### GOAL OF THE EXERCISE:
Which lines of the entries contain the string "nopeasti"? Copy each of them.

### INPUT:
<<<<
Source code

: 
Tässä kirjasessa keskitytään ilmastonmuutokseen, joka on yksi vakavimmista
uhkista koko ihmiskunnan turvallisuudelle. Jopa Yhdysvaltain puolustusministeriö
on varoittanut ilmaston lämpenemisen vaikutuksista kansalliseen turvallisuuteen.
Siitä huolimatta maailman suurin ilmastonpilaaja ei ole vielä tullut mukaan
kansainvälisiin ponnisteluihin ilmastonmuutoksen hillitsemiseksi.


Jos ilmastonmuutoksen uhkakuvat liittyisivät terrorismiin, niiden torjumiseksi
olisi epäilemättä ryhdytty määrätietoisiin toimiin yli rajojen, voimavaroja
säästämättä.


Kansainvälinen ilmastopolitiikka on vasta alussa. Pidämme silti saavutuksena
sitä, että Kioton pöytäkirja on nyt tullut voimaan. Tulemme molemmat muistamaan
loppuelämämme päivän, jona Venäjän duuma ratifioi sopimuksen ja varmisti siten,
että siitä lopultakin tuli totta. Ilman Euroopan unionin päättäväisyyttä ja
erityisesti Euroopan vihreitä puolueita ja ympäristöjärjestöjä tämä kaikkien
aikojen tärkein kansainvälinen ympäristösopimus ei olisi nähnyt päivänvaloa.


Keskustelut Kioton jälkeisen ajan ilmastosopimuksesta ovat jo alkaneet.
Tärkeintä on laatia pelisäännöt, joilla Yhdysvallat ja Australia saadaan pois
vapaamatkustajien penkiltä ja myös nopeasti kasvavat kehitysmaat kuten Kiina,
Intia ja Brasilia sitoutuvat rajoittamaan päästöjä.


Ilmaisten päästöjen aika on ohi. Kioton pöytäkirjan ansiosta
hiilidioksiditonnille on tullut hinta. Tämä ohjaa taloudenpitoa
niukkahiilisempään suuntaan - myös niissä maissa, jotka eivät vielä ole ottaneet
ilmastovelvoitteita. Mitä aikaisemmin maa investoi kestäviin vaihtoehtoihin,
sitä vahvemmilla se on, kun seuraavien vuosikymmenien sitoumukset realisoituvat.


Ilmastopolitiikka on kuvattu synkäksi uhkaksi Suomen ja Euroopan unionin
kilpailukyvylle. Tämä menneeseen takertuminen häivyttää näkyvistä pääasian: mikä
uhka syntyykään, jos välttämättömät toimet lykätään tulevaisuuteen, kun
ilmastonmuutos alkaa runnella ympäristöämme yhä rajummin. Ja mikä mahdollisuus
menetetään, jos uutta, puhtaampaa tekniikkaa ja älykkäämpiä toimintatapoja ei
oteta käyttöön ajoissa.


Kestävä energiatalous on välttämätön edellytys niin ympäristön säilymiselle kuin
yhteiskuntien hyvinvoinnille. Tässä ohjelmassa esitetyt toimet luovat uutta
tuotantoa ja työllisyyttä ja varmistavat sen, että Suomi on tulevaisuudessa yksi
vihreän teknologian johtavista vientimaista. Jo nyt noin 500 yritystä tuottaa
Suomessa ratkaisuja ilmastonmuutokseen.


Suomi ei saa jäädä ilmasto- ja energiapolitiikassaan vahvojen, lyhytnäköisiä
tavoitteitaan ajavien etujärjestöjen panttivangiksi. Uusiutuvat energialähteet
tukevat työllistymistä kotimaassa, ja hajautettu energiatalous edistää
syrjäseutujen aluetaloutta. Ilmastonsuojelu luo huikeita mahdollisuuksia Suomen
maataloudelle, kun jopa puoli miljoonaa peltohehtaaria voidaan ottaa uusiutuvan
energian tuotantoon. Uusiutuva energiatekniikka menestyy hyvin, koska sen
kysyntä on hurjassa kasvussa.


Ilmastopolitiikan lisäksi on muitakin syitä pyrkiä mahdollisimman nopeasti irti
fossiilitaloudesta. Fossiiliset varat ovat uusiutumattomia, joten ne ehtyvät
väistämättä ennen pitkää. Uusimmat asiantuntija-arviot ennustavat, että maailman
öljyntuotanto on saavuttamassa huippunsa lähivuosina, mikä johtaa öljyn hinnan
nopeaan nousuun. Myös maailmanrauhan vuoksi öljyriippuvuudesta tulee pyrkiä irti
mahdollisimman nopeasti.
>>>>
### RESULT OF THIS TASK:
vapaamatkustajien penkiltä ja myös nopeasti kasvavat kehitysmaat kuten Kiina,
Ilmastopolitiikan lisäksi on muitakin syitä pyrkiä mahdollisimman nopeasti irti
mahdollisimman nopeasti.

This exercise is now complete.